Multivehicle Cooperative Lane Change Control Strategy for Intelligent Connected Vehicle

In order to improve the safety, stability, and efficiency of lane change operating, this paper proposes a multivehicle-coordinated strategy under the vehicle network environment. The feasibility of collaborative lane change operation is established by establishing a gain function based on the incentive model. By comparing lane change gain with lane keeping gain, whether it is feasible to perform the collaboration under current conditions can be judged. Based on the model predictive control (MPC), a multiobjective optimization control function for cooperative lane change is established to realize the distributed control.

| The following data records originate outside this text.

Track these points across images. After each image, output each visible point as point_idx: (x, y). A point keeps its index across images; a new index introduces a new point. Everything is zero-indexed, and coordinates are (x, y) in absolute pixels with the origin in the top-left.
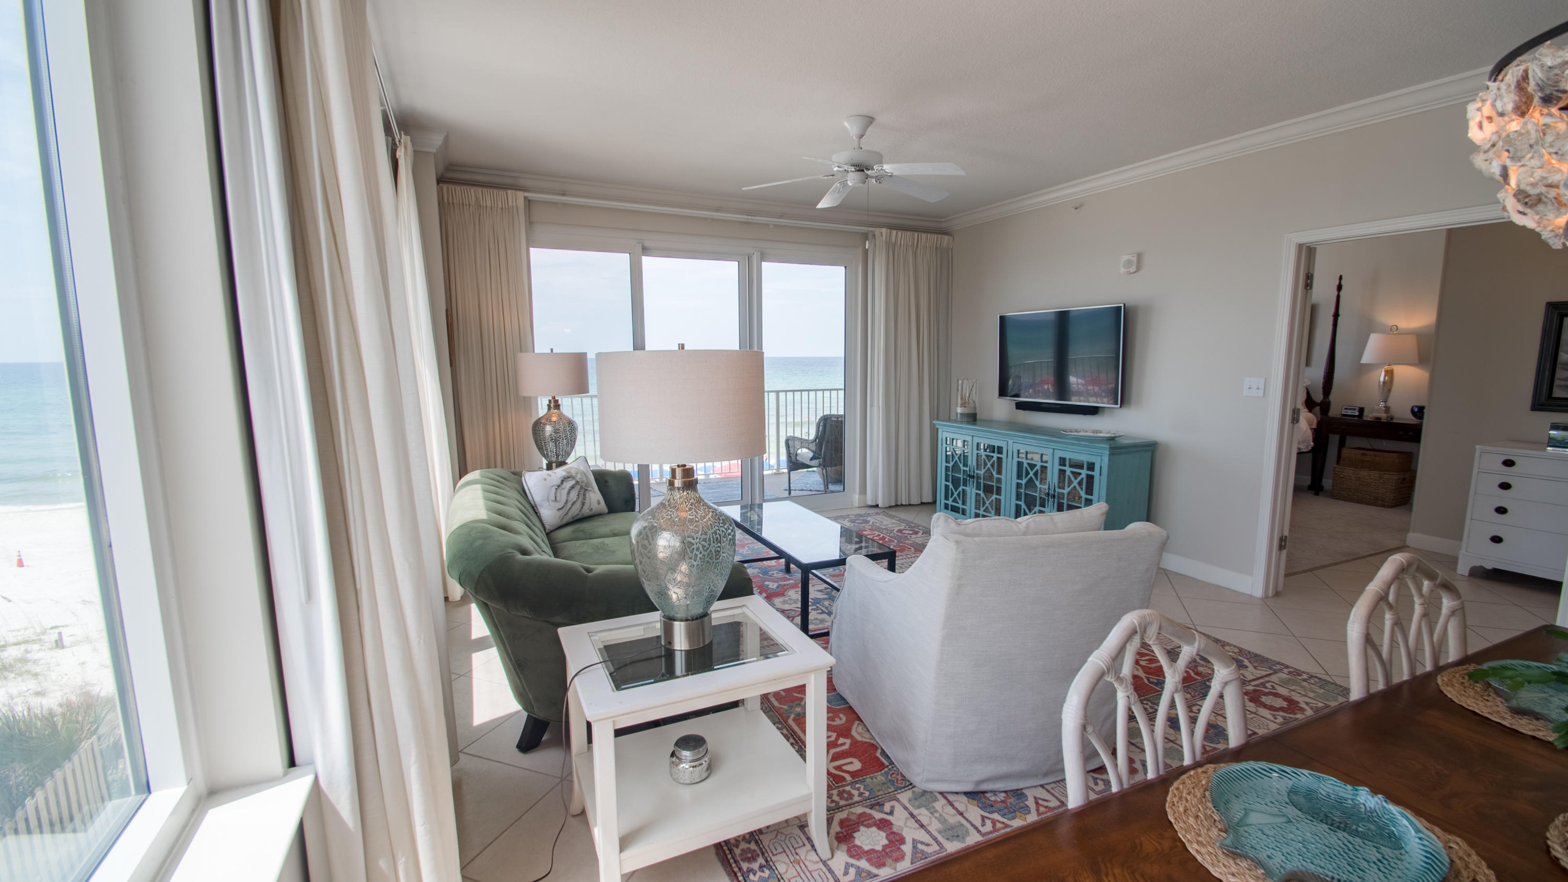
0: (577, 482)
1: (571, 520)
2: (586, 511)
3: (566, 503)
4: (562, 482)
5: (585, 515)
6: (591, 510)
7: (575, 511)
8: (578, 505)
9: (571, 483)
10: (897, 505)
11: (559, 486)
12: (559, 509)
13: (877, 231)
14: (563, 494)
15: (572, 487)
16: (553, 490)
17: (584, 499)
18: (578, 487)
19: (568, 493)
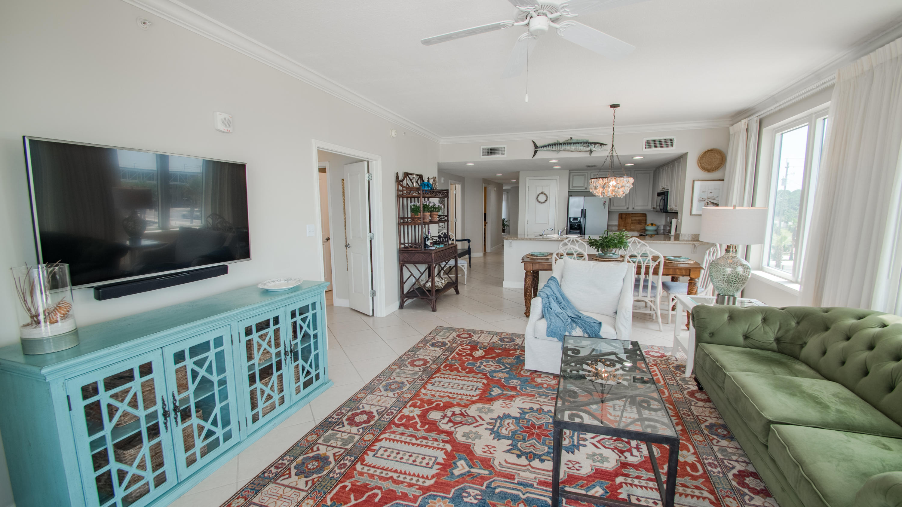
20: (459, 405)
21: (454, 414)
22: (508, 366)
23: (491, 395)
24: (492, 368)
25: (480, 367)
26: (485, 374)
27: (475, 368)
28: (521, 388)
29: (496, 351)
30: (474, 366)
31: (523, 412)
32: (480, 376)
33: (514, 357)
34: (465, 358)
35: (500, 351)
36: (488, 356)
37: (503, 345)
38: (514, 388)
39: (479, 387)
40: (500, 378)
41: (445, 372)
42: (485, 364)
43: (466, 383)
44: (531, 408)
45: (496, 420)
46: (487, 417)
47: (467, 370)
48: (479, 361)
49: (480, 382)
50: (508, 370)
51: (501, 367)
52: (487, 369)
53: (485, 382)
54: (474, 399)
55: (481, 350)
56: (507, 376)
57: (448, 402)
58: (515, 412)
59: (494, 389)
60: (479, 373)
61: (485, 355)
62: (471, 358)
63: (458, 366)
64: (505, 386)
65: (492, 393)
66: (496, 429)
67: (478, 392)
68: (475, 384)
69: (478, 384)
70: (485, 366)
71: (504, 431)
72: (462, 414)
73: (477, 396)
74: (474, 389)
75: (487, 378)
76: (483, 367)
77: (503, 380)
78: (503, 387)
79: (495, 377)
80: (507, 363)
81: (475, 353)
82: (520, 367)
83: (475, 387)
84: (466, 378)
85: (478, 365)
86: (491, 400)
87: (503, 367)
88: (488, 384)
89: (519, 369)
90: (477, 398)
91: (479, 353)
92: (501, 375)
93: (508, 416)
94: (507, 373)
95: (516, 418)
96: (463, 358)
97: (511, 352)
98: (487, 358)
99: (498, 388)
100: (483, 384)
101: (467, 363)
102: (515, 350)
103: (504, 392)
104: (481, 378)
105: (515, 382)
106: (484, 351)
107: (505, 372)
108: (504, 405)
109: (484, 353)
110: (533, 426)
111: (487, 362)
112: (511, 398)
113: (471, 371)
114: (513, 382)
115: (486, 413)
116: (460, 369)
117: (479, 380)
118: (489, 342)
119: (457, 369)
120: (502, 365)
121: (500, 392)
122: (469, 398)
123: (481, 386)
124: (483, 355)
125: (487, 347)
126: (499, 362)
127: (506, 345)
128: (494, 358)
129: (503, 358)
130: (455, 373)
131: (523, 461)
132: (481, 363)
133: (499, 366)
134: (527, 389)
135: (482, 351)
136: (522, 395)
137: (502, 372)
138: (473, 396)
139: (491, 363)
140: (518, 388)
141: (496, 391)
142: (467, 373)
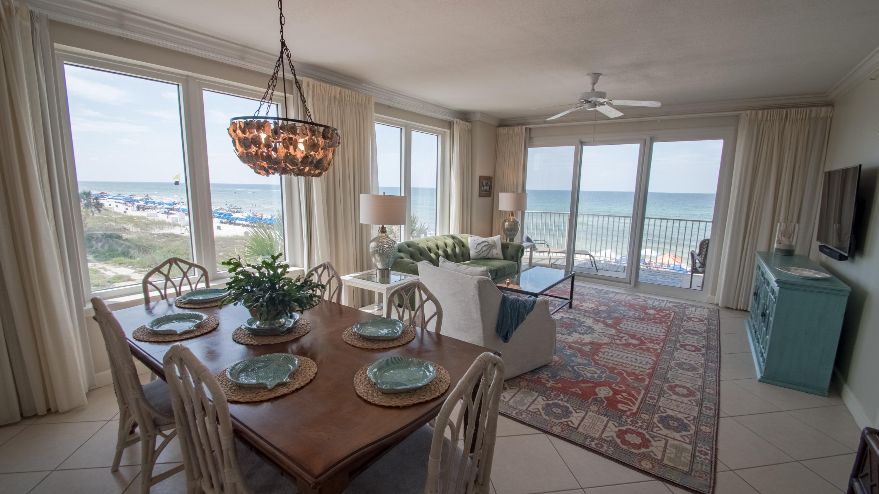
0: (489, 244)
1: (482, 258)
2: (490, 256)
3: (480, 250)
4: (482, 243)
5: (490, 258)
6: (493, 256)
7: (484, 254)
8: (486, 252)
9: (486, 244)
10: (736, 309)
11: (479, 244)
12: (476, 252)
13: (743, 113)
14: (480, 247)
15: (485, 246)
16: (476, 245)
17: (490, 251)
18: (489, 246)
19: (483, 247)
20: (617, 344)
21: (620, 340)
22: (569, 367)
23: (591, 346)
24: (588, 369)
25: (602, 373)
26: (596, 363)
27: (607, 373)
28: (565, 347)
29: (579, 392)
30: (608, 375)
31: (570, 334)
32: (602, 363)
33: (559, 377)
34: (622, 387)
35: (572, 390)
36: (591, 385)
37: (567, 402)
38: (570, 347)
39: (602, 353)
40: (581, 358)
41: (641, 373)
42: (596, 376)
43: (615, 359)
44: (563, 335)
45: (589, 333)
46: (595, 335)
47: (616, 371)
48: (603, 380)
49: (601, 357)
50: (571, 364)
51: (577, 368)
52: (593, 369)
53: (596, 357)
54: (606, 346)
55: (601, 398)
56: (573, 358)
57: (627, 347)
58: (575, 336)
59: (588, 350)
60: (602, 366)
61: (595, 387)
62: (613, 385)
63: (629, 378)
64: (578, 351)
65: (590, 348)
66: (590, 330)
67: (603, 350)
68: (606, 357)
69: (603, 356)
70: (596, 373)
71: (585, 328)
72: (614, 339)
73: (604, 348)
74: (606, 353)
75: (594, 360)
76: (598, 372)
77: (579, 355)
78: (580, 351)
79: (586, 360)
80: (569, 371)
81: (609, 393)
82: (557, 365)
83: (605, 354)
84: (615, 363)
85: (603, 376)
86: (592, 343)
87: (575, 367)
88: (594, 355)
89: (558, 363)
90: (603, 347)
91: (603, 392)
92: (580, 360)
93: (580, 333)
94: (573, 361)
95: (576, 332)
96: (624, 388)
97: (560, 385)
98: (592, 382)
99: (584, 350)
100: (598, 356)
101: (618, 380)
102: (553, 389)
103: (580, 346)
104: (600, 361)
105: (568, 352)
106: (597, 395)
107: (574, 362)
108: (582, 339)
109: (597, 390)
110: (566, 328)
111: (593, 377)
112: (575, 342)
113: (612, 370)
114: (570, 352)
115: (596, 337)
116: (625, 374)
117: (602, 359)
118: (587, 413)
119: (629, 374)
120: (576, 370)
121: (583, 348)
122: (610, 347)
123: (601, 355)
124: (598, 388)
125: (592, 402)
126: (578, 375)
127: (561, 400)
128: (584, 381)
129: (573, 379)
130: (629, 370)
131: (577, 319)
132: (600, 377)
133: (579, 370)
134: (560, 346)
135: (600, 395)
136: (566, 343)
137: (577, 363)
138: (607, 348)
139: (589, 375)
140: (567, 347)
141: (587, 348)
142: (616, 369)
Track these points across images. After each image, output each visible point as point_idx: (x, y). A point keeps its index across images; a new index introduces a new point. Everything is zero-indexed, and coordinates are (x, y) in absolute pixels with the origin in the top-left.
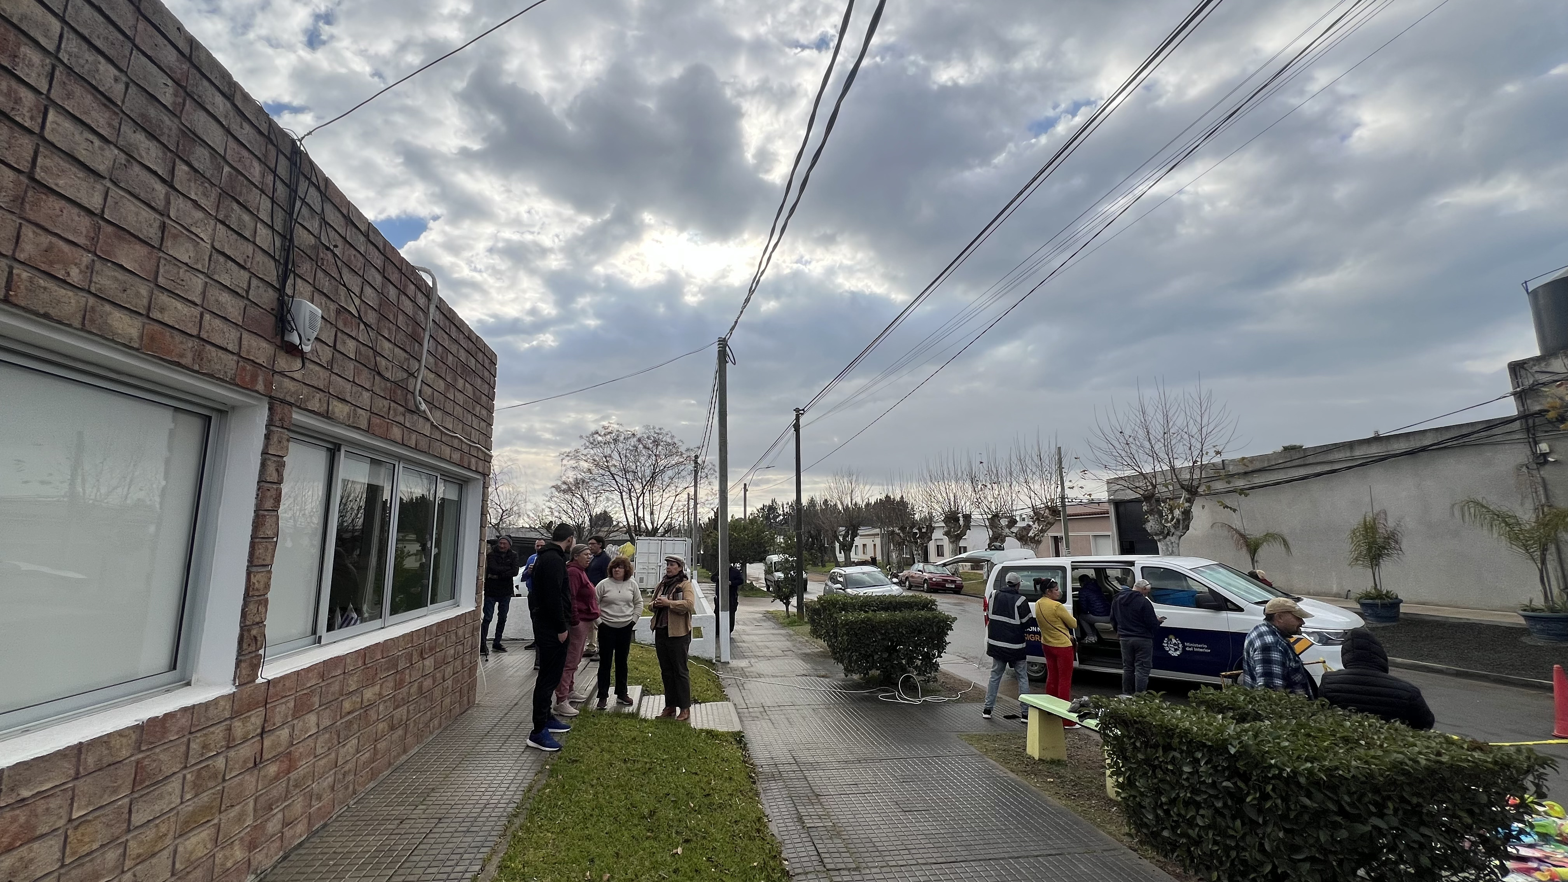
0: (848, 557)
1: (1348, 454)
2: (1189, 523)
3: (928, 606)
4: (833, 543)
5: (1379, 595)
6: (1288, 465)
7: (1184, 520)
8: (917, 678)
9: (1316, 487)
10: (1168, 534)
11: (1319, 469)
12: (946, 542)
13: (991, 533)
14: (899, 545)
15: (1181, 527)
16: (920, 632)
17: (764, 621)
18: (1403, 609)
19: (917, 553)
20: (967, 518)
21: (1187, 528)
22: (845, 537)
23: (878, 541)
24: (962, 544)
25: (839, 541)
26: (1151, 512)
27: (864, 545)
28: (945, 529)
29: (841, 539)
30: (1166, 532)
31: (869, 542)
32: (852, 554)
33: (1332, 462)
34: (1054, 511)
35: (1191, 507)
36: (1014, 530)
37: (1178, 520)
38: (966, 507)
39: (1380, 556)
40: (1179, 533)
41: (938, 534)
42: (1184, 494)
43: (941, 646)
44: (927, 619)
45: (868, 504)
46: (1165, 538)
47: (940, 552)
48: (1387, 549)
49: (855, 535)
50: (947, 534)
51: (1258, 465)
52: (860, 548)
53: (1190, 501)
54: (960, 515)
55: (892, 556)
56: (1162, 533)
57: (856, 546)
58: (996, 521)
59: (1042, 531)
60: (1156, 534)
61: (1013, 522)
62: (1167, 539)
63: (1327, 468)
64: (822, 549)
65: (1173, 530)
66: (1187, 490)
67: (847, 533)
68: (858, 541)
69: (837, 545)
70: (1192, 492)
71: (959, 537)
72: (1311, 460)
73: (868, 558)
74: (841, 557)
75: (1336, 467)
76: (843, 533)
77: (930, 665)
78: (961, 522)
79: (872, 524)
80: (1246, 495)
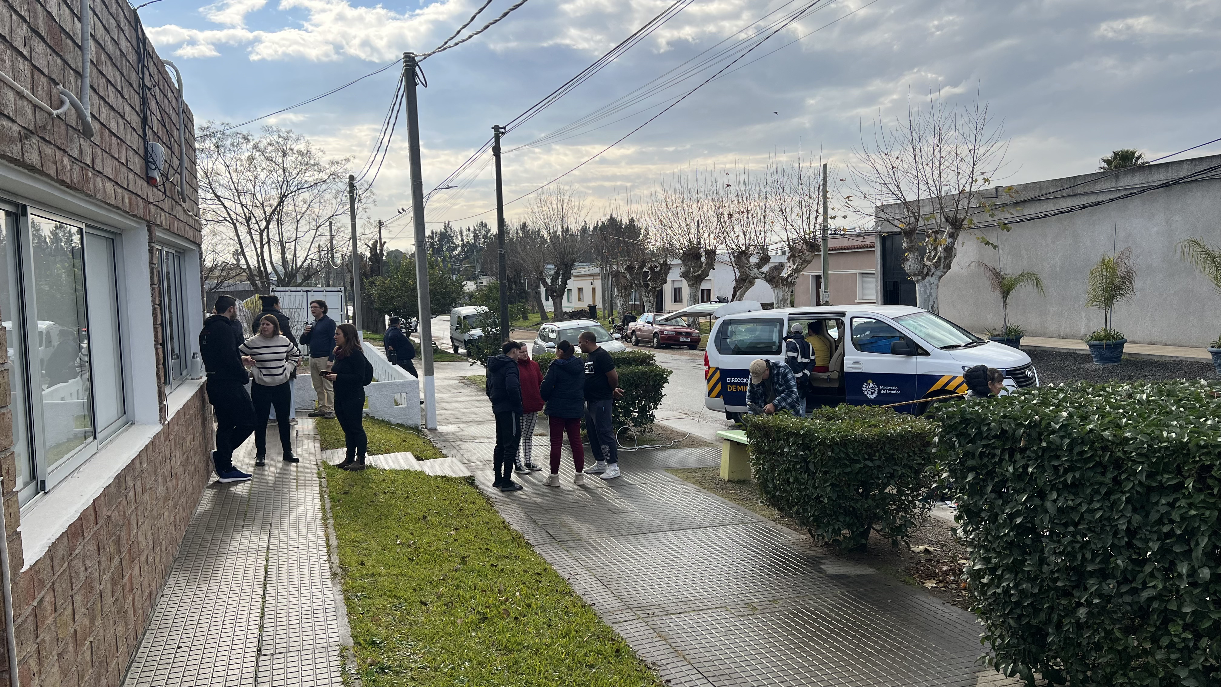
0: (558, 306)
1: (1114, 185)
2: (951, 261)
3: (646, 360)
4: (538, 286)
5: (1108, 337)
6: (1058, 194)
7: (945, 258)
8: (633, 431)
9: (1080, 220)
10: (927, 274)
11: (1085, 201)
12: (685, 286)
13: (738, 273)
14: (626, 289)
15: (942, 266)
16: (637, 386)
17: (462, 387)
18: (1127, 348)
19: (648, 301)
20: (711, 254)
21: (948, 267)
22: (554, 279)
23: (598, 283)
24: (704, 285)
25: (545, 284)
26: (911, 249)
27: (580, 290)
28: (683, 269)
29: (549, 282)
30: (925, 271)
31: (586, 285)
32: (564, 302)
33: (1097, 193)
34: (812, 246)
35: (953, 243)
36: (765, 269)
37: (939, 258)
38: (709, 242)
39: (1114, 297)
40: (939, 273)
41: (674, 275)
42: (948, 229)
43: (656, 398)
44: (644, 373)
45: (584, 230)
46: (923, 279)
47: (677, 297)
48: (1122, 289)
49: (567, 277)
50: (685, 275)
51: (1029, 195)
52: (575, 293)
53: (952, 236)
54: (702, 250)
55: (616, 303)
56: (921, 273)
57: (569, 290)
58: (743, 259)
59: (796, 271)
60: (915, 275)
61: (765, 259)
62: (926, 280)
63: (1093, 199)
64: (523, 295)
65: (933, 270)
66: (951, 224)
67: (557, 274)
68: (572, 284)
69: (543, 290)
70: (957, 225)
71: (700, 279)
72: (1080, 190)
73: (584, 306)
74: (549, 306)
75: (1101, 198)
76: (552, 272)
77: (646, 417)
78: (703, 259)
79: (589, 259)
80: (1008, 230)
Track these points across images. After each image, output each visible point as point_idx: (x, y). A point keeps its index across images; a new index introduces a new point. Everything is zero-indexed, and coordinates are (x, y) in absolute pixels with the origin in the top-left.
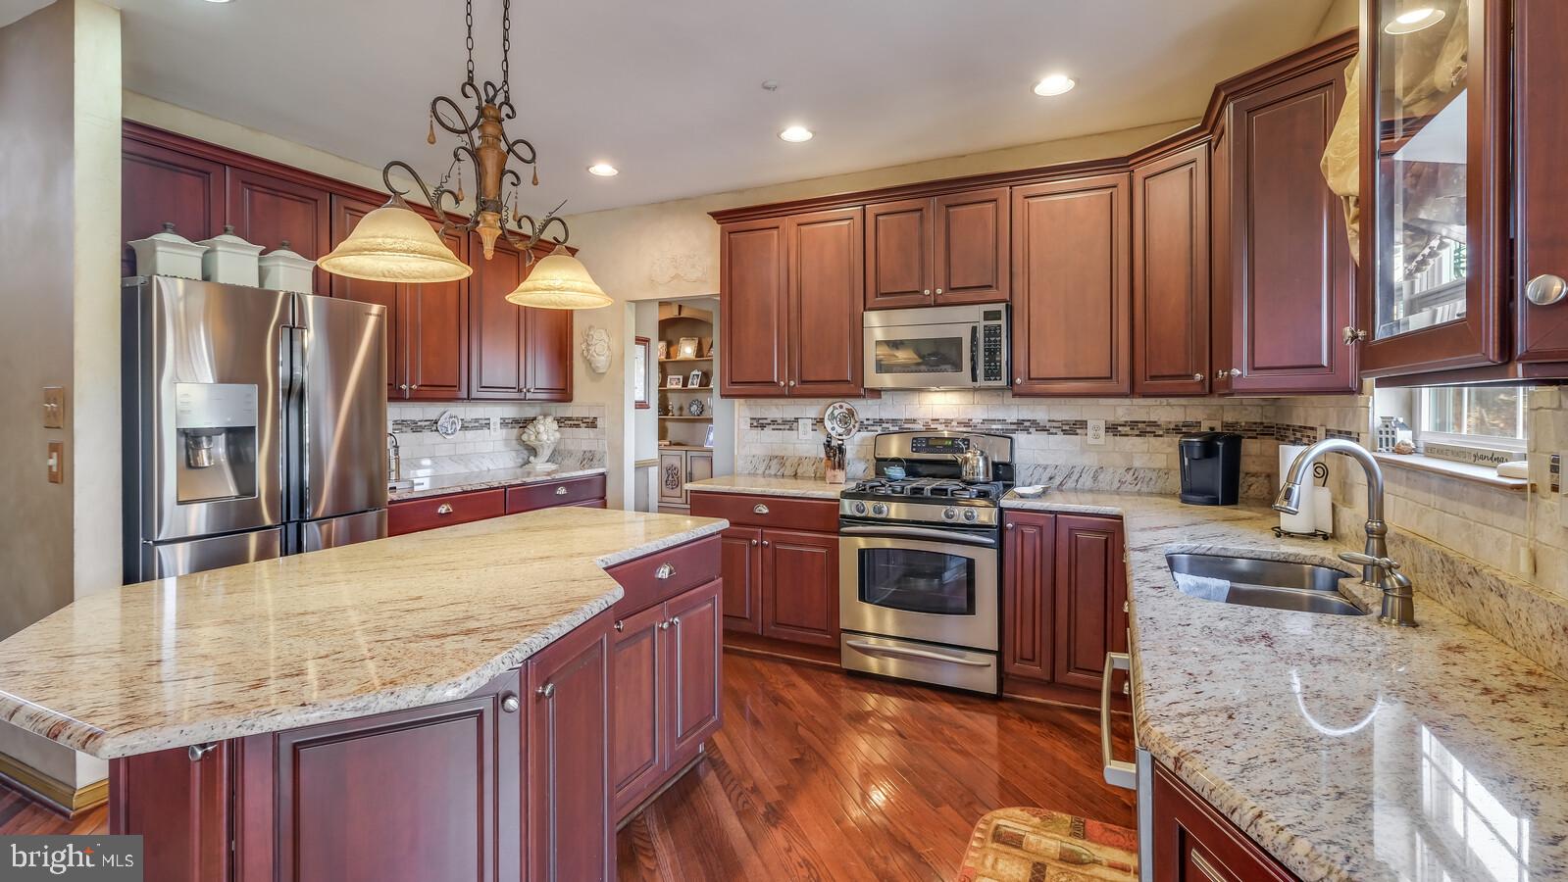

A novel two-stage cooperative lane change framework is proposed, which divides the lane change process into the lane change phase and the longitudinal headway adjustment phase. It is significant to solve the difficult numerical problem caused by the dimension of collision-avoidance constraints and the nonlinearity of vehicle kinematics. In the first stage, the subject vehicle completes lane change operation. Both longitudinal and lateral movements of the vehicle are considered to optimize the acceleration and the error of following distance at this stage; in the second stage, the operation of adjusting longitudinal headway between vehicles in the target lane is completed, and at this period, only the longitudinal motion of the vehicle is considered to optimize the vehicle acceleration error. The rolling optimization time domain algorithm is used to solve the optimization control problem step by step. Finally, based on the US NGSIM open-source traffic flow database, the accuracy and feasibility of the proposed strategy are verified.